* * *
Солнце катилось по выбеленному небу огненным шаром, брызгало жаром, от которого не спасали даже вековые сосны, выпаривало из задубевшей кожи остатки влаги, сжигало. И внутри у Федора тоже было солнце, такое же беспощадное, как и то, что на небе. Иногда ему казалось, что он сам и есть солнце, но остатки сознания, те крохи, которые еще позволяли ему не рассыпаться прахом, шептали – это не солнце, это жар. А еще голод и жажда…
Сколько дней он блуждает по лесу? Федор не знал. Сначала пытался вести счет, но очень скоро сбился, и теперь ему казалось, что прошла целая вечность. Его кожа пошла трещинами и сочилась сукровицей, на которую слетался гнус. Он облеплял Федора черной мантией, забивался в глаза, ел поедом. Все мысли были о воде. Холодной. Нет, ледяной! Чтобы нырнуть в нее с головой и пить, пить…
Воды не было. Ни реки, ни ручья, ни дождя. А напиться вдосталь росой не получалось, как не получалось наесться незнакомыми, кислыми до оскомины ягодами, которые иногда попадались на пути. О мясе Федор даже не мечтал. В этом враждебном мире он был чужаком, не охотником, но жертвой. То, что он до сих пор жив, казалось чудом. Вот только верить в чудеса уже не получалось.
А ведь когда-то он верил!
Дурак, безнадежный идеалист… И куда привела его эта вера? На каторгу?..
Он не желал дурного ни своему народу, ни своему отечеству. Наоборот, он думал, что все можно изменить мирным путем, без крови. Он, потомственный дворянин, верил, что миру пришла пора меняться. Нужна лишь самая малость. Нужно лишь дать народу то, что его по праву, проникнуться его страданиями, прислушаться к его стонам.

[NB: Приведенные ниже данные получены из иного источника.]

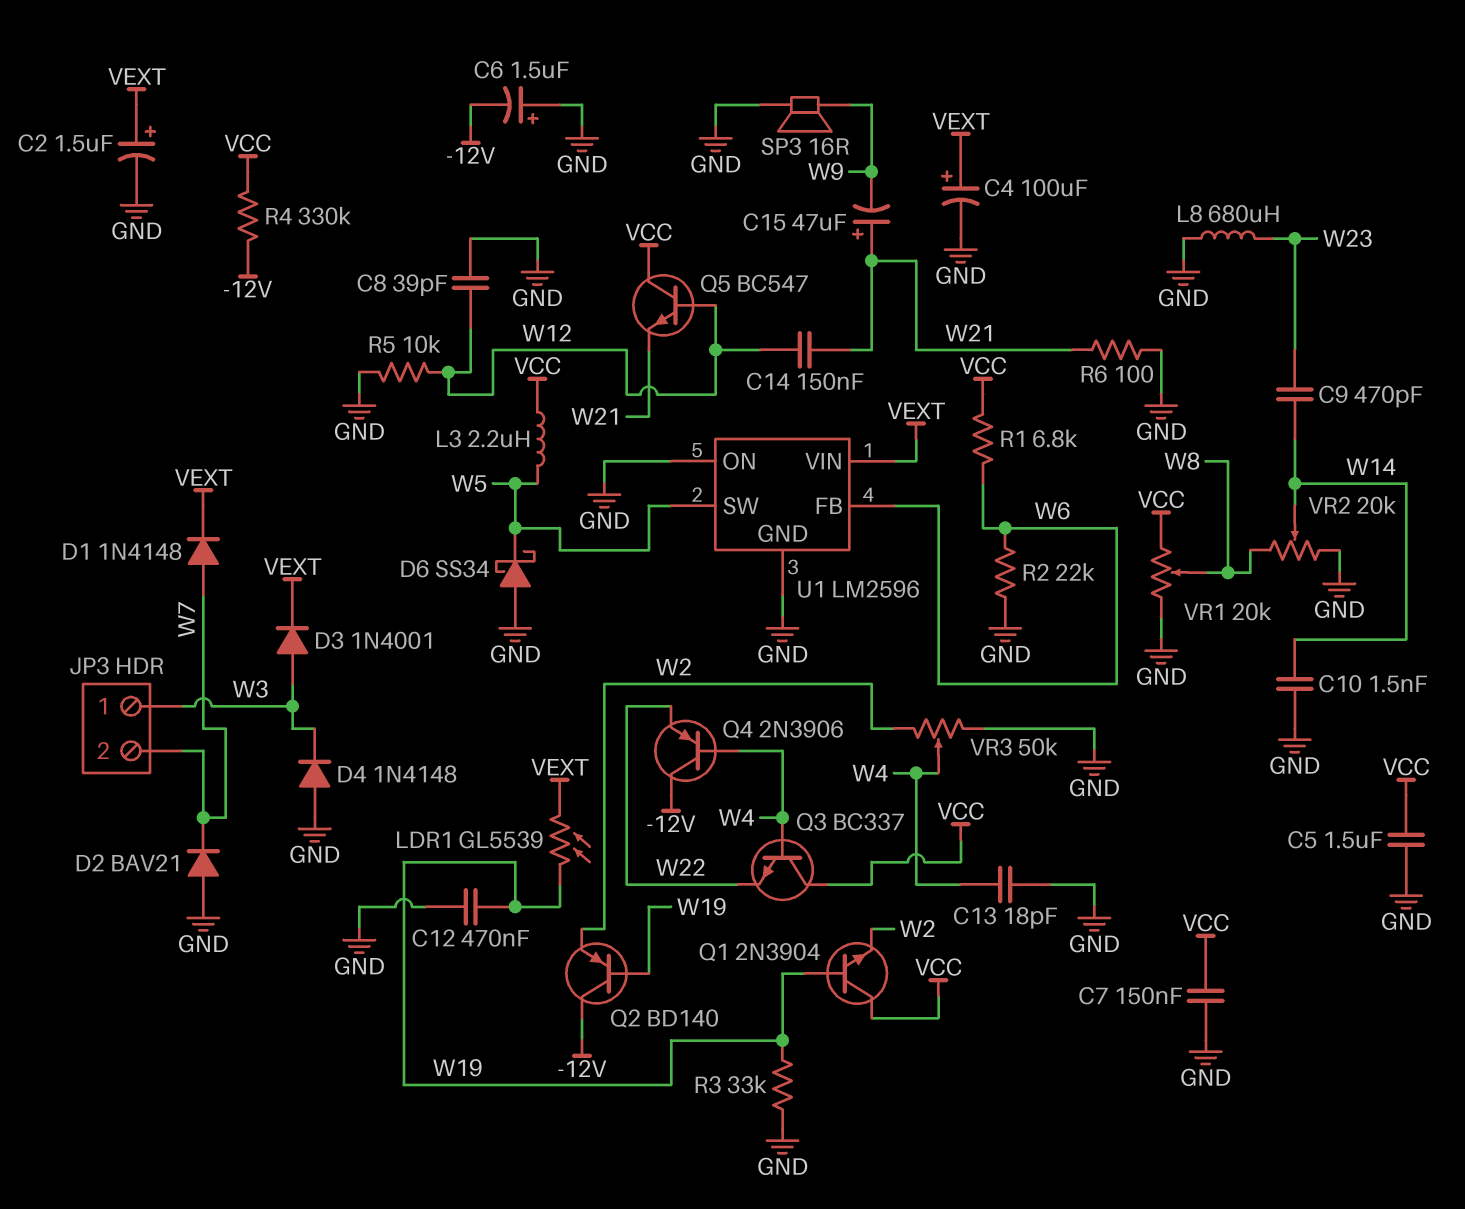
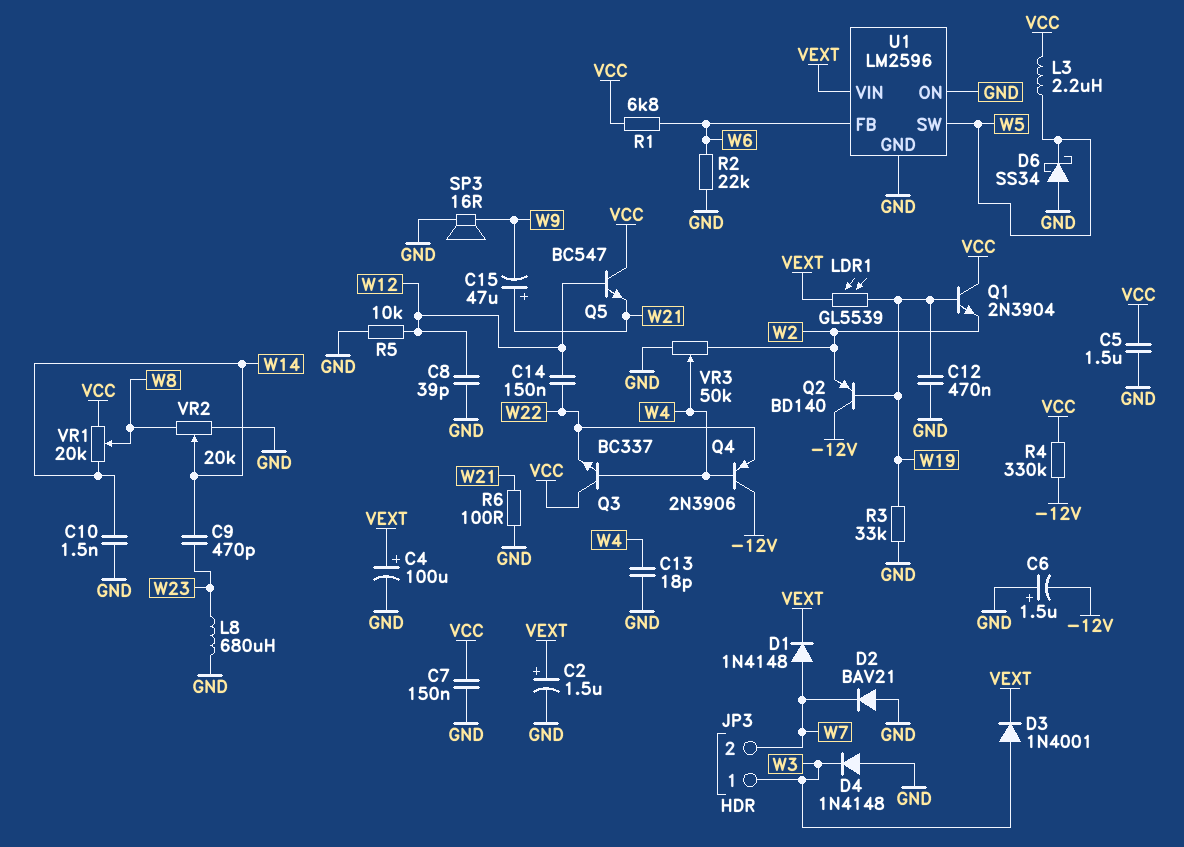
C14: 150nF (W12, W21) -> 150nF (W12, W22)
VR1: 20k (GND, VCC, wiper W8) -> 20k (VCC, W14, wiper W8)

Так говорила Сашенька Эпштейн, черноглазая, коротко стриженная, стремительная. Сашенька курила сигареты, смотрела на Федора с насмешливо-снисходительным прищуром и неизменно называла графом Шумилиным. А ему хотелось, чтобы Феденькой. Но эти мечты были глупыми и никоим образом не касались отчизны и народа, поэтому Федор злился на себя, а Сашеньке дерзил. Мало было чести в такой дерзости, и он тут же краснел и терялся, вел себя как безусый юнец. В свои-то почти двадцать два года.
И когда он уже почти отчаялся обрести душевный покой, Сашенька сказала:
– Федя, а приходите на собрание! Обещаю, будет очень интересно. – И посмотрела не так, как раньше, насмешливо, а очень серьезно. Глазищами своими черными прожгла дыру в его бедном сердце.
Федор пришел, на крыльях прилетел в глухой, неприметный переулок. Когда он подавал сигнал условным стуком, сердце его билось в унисон, грозилось выскочить из груди. Сашенька встретила его лично, протянула руку для рукопожатия, а он, дурак, поцеловал тонкие пальчики с коротко обрезанными ноготками. Поцеловал и тут же смутился, потому что всякие реверансы и этикеты – это буржуазность и пережиток. Сашенька не раз об этом говорила. А она рассмеялась, потрепала по щеке, поманила за собой в просторную, скудно освещенную комнату, полную незнакомых людей. Эти люди не были похожи ни на самого Федора, ни на Сашеньку. И даже с народом, о котором они все радели, у них не замечалось ничего общего. Они напоминали бандитов с большой дороги – матерые, с волчьими взглядами. Некоторые из них были вооружены, и Федор вдруг испугался.
Всеобщее благоденствие и путь, который непременно к благоденствию приведет, виделись ему иначе – светлее и радостнее. Они не смердели табаком и прокисшим потом, не прятались в комнатах с плотно занавешенными окнами. Наверное, Федор ушел бы, если бы Сашенька не взяла его за руку и не улыбнулась бы ободряюще. Сашенька нисколько не боялась этих мрачных людей, и он не станет бояться!